05 December 2010

What should the next FAO Director General have?

The UN is in the middle of a nominations process for the next Director General (DG) of it's Food and Agriculture Organisation (FAO). The FAO is a potentially vital organisation in the fight against hunger, and the DG position is critical to its effectiveness.

So, what kind of FAO DG do we want?

Nearly twenty or so years on from the start of Jacques Diouf's tenure in the early 1990s, the world has changed. The good news is that there is much more interest in hunger reduction now. The bad news is that hunger seems to be stuck at around 900 million; and the world food system seems more fragile and complex than ever before.

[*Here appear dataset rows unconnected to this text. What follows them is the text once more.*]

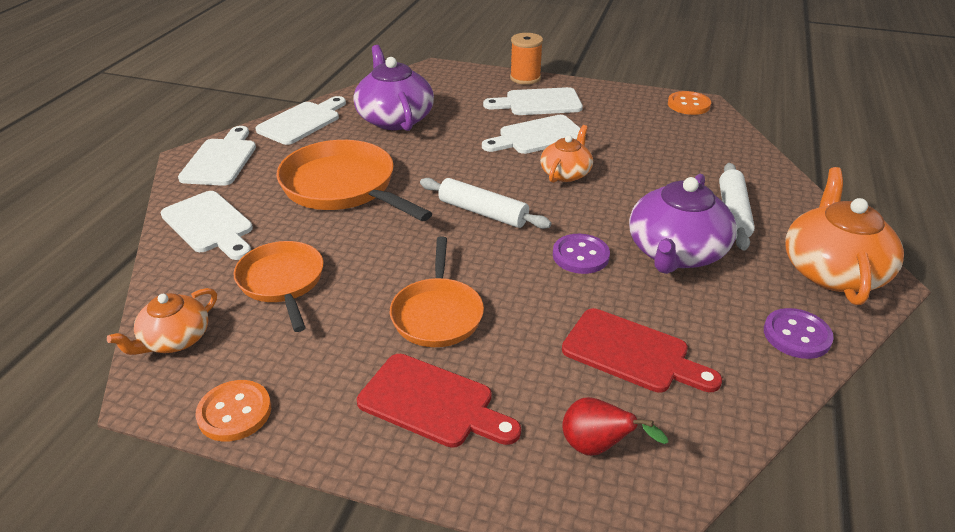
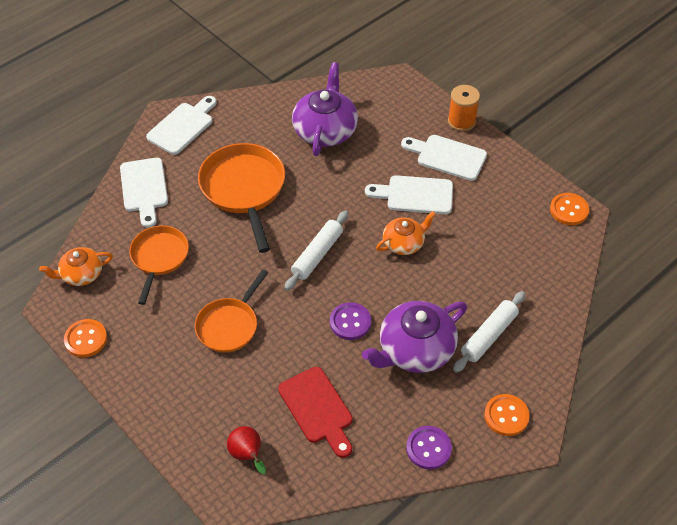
camera: 30 degrees right, 15 degrees up
(302, 121) = (258, 106): white cutting board -> none
(432, 402) = (185, 384): red cutting board -> none
(483, 212) = (317, 255): white rolling pin -> white rolling pin turned 60 degrees clockwise
(832, 271) = (506, 416): orange teapot -> orange button

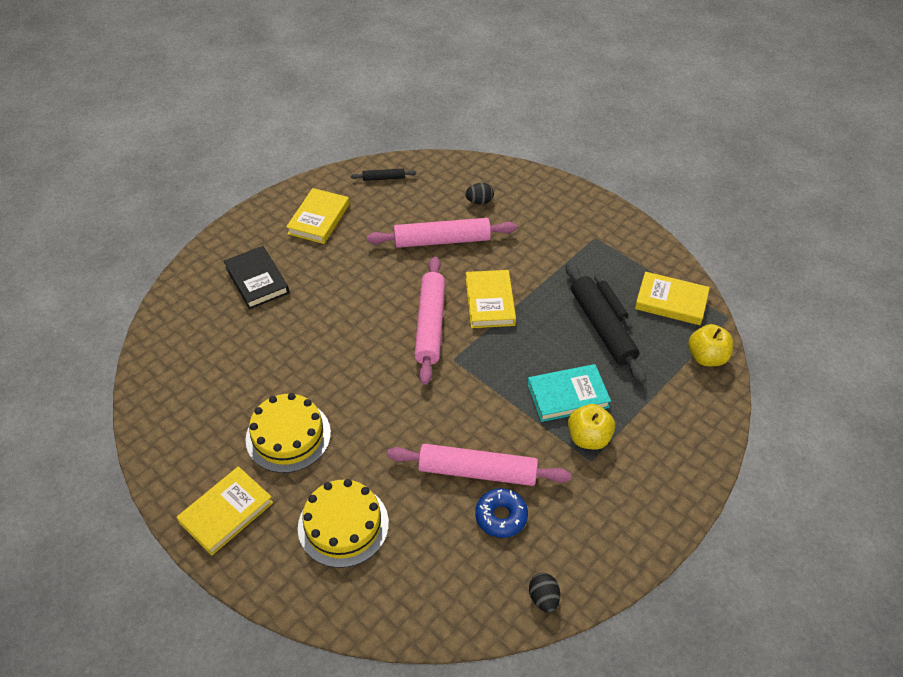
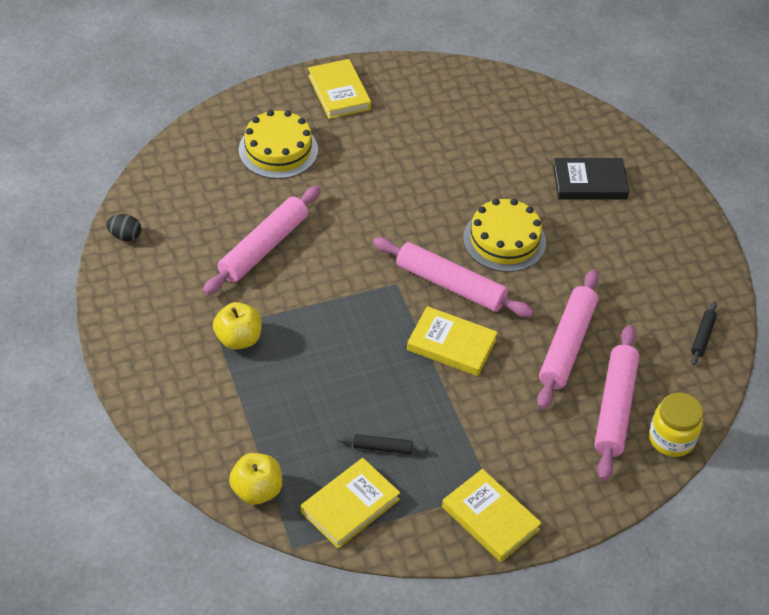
camera: 115 degrees right, 0 degrees up
(288, 436) = (387, 146): yellow cake -> yellow cake (504, 240)
(318, 219) = (658, 256): yellow book -> yellow book (490, 518)
(479, 201) = (614, 407): black egg -> pink rolling pin
(484, 170) = (671, 439): none -> yellow jar
(501, 516) = (211, 243): blue donut -> none
(568, 396) = (294, 348): turquoise book -> none
(602, 327) = (356, 421): black rolling pin -> none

The following attributes would be on my person specification for the position:

1. A track record of leadership in hunger reduction. By leadership I mean dedicating themselves to the issue, not the organisation. By a track record I mean credible evidence that progress on hunger would have been delayed without this person's relentless and energy applied in strategic and tactical ways to reduce hunger in a given context.

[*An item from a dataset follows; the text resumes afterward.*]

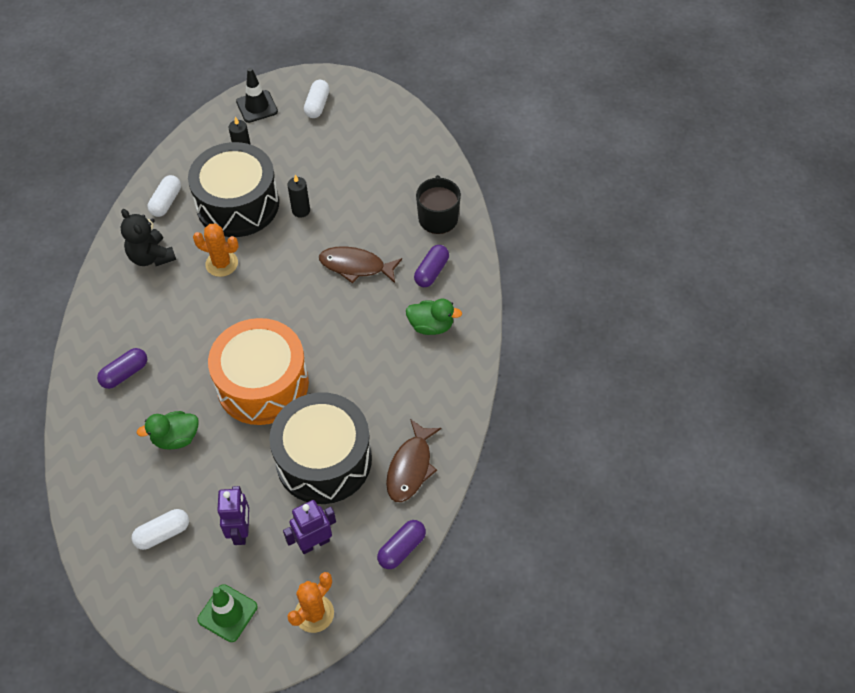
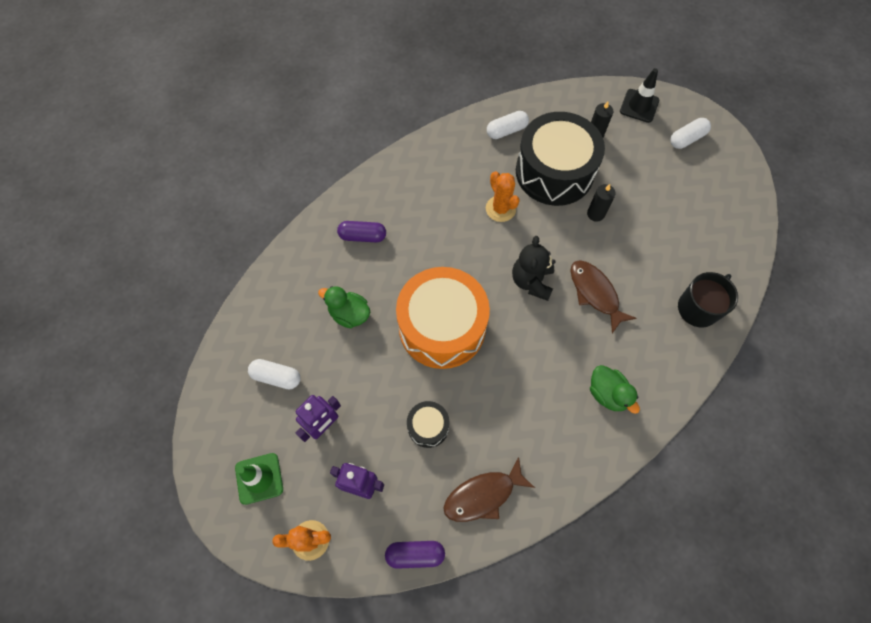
camera: 45 degrees right, 10 degrees up
(151, 257) = (459, 164): black teddy bear -> black teddy bear (531, 281)
(324, 460) = (428, 426): black drum -> black drum, size x0.45
(431, 272) = (650, 348): purple capsule -> none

2. An understanding that hunger cannot be tackled by agriculture and food alone, but that agriculture's prime focus should be hunger reduction. What is agriculture for? It is not to produce more food. It is to reduce hunger. There are two different tribes out there and the new DG has to be rooted in the latter, but able to form coalitions with the former.

3. A willingness and ability to form alliances and coalitions with familiar and unfamiliar partners. The Rome based UN agencies need to add up better on hunger, so this will be one challenge for the new DG. More importantly perhaps will be new strategic alliances with the citizen movements and the private sector--to harness the energy of the interaction of the two.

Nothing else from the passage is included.